### Job
Return each of the entries below word for word, leaving out the pictures.

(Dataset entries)
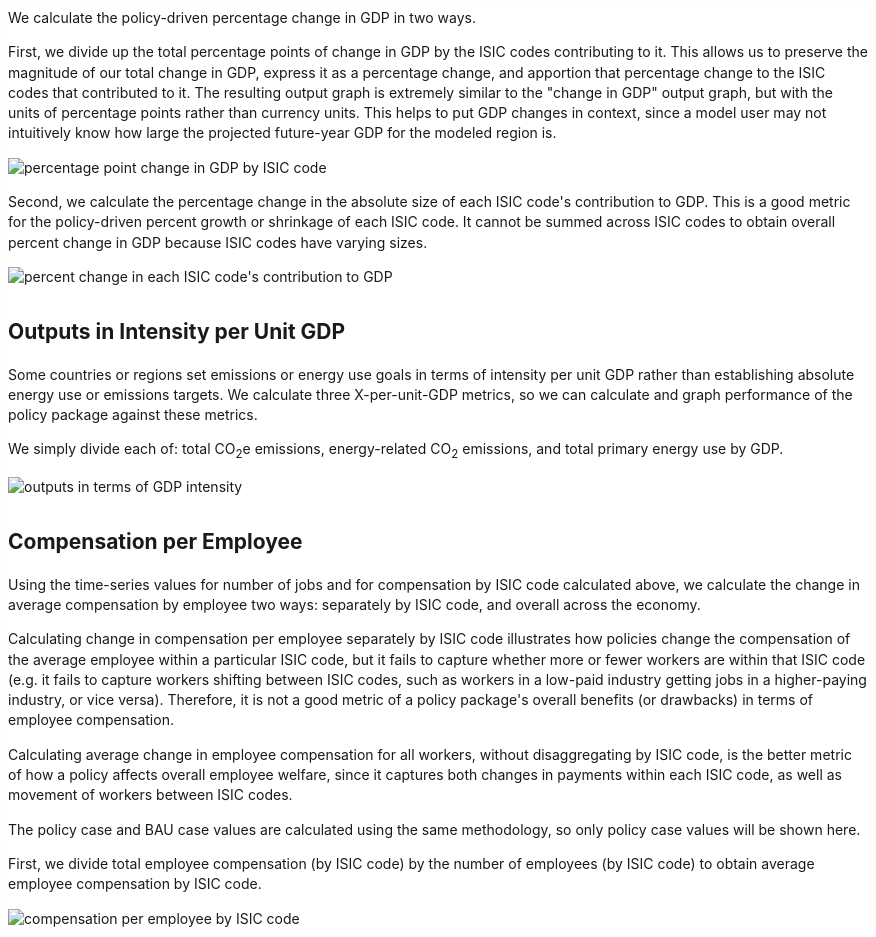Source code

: We calculate the policy-driven percentage change in GDP in two ways.

First, we divide up the total percentage points of change in GDP by the ISIC codes contributing to it.  This allows us to preserve the magnitude of our total change in GDP, express it as a percentage change, and apportion that percentage change to the ISIC codes that contributed to it.  The resulting output graph is extremely similar to the "change in GDP" output graph, but with the units of percentage points rather than currency units.  This helps to put GDP changes in context, since a model user may not intuitively know how large the projected future-year GDP for the modeled region is.

![percentage point change in GDP by ISIC code](/img/io-model-PercPointChngInGDP.png)

Second, we calculate the percentage change in the absolute size of each ISIC code's contribution to GDP.  This is a good metric for the policy-driven percent growth or shrinkage of each ISIC code.  It cannot be summed across ISIC codes to obtain overall percent change in GDP because ISIC codes have varying sizes.

![percent change in each ISIC code's contribution to GDP](/img/io-model-PercCngGDPContribByISIC.png)

## Outputs in Intensity per Unit GDP

Some countries or regions set emissions or energy use goals in terms of intensity per unit GDP rather than establishing absolute energy use or emissions targets.  We calculate three X-per-unit-GDP metrics, so we can calculate and graph performance of the policy package against these metrics.

We simply divide each of: total CO<sub>2</sub>e emissions, energy-related CO<sub>2</sub> emissions, and total primary energy use by GDP.

![outputs in terms of GDP intensity](/img/io-model-GDPIntensityOutputs.png)

## Compensation per Employee

Using the time-series values for number of jobs and for compensation by ISIC code calculated above, we calculate the change in average compensation by employee two ways: separately by ISIC code, and overall across the economy.

Calculating change in compensation per employee separately by ISIC code illustrates how policies change the compensation of the average employee within a particular ISIC code, but it fails to capture whether more or fewer workers are within that ISIC code (e.g. it fails to capture workers shifting between ISIC codes, such as workers in a low-paid industry getting jobs in a higher-paying industry, or vice versa).  Therefore, it is not a good metric of a policy package's overall benefits (or drawbacks) in terms of employee compensation.

Calculating average change in employee compensation for all workers, without disaggregating by ISIC code, is the better metric of how a policy affects overall employee welfare, since it captures both changes in payments within each ISIC code, as well as movement of workers between ISIC codes.

The policy case and BAU case values are calculated using the same methodology, so only policy case values will be shown here.

First, we divide total employee compensation (by ISIC code) by the number of employees (by ISIC code) to obtain average employee compensation by ISIC code.

![compensation per employee by ISIC code](/img/io-model-CompPerEEByISIC.png)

### The completed task
Source code

: We calculate the policy-driven percentage change in GDP in two ways.

First, we divide up the total percentage points of change in GDP by the ISIC codes contributing to it.  This allows us to preserve the magnitude of our total change in GDP, express it as a percentage change, and apportion that percentage change to the ISIC codes that contributed to it.  The resulting output graph is extremely similar to the "change in GDP" output graph, but with the units of percentage points rather than currency units.  This helps to put GDP changes in context, since a model user may not intuitively know how large the projected future-year GDP for the modeled region is.

![percentage point change in GDP by ISIC code](/img/io-model-PercPointChngInGDP.png)

Second, we calculate the percentage change in the absolute size of each ISIC code's contribution to GDP.  This is a good metric for the policy-driven percent growth or shrinkage of each ISIC code.  It cannot be summed across ISIC codes to obtain overall percent change in GDP because ISIC codes have varying sizes.

![percent change in each ISIC code's contribution to GDP](/img/io-model-PercCngGDPContribByISIC.png)

## Outputs in Intensity per Unit GDP

Some countries or regions set emissions or energy use goals in terms of intensity per unit GDP rather than establishing absolute energy use or emissions targets.  We calculate three X-per-unit-GDP metrics, so we can calculate and graph performance of the policy package against these metrics.

We simply divide each of: total CO<sub>2</sub>e emissions, energy-related CO<sub>2</sub> emissions, and total primary energy use by GDP.

![outputs in terms of GDP intensity](/img/io-model-GDPIntensityOutputs.png)

## Compensation per Employee

Using the time-series values for number of jobs and for compensation by ISIC code calculated above, we calculate the change in average compensation by employee two ways: separately by ISIC code, and overall across the economy.

Calculating change in compensation per employee separately by ISIC code illustrates how policies change the compensation of the average employee within a particular ISIC code, but it fails to capture whether more or fewer workers are within that ISIC code (e.g. it fails to capture workers shifting between ISIC codes, such as workers in a low-paid industry getting jobs in a higher-paying industry, or vice versa).  Therefore, it is not a good metric of a policy package's overall benefits (or drawbacks) in terms of employee compensation.

Calculating average change in employee compensation for all workers, without disaggregating by ISIC code, is the better metric of how a policy affects overall employee welfare, since it captures both changes in payments within each ISIC code, as well as movement of workers between ISIC codes.

The policy case and BAU case values are calculated using the same methodology, so only policy case values will be shown here.

First, we divide total employee compensation (by ISIC code) by the number of employees (by ISIC code) to obtain average employee compensation by ISIC code.

![compensation per employee by ISIC code](/img/io-model-CompPerEEByISIC.png)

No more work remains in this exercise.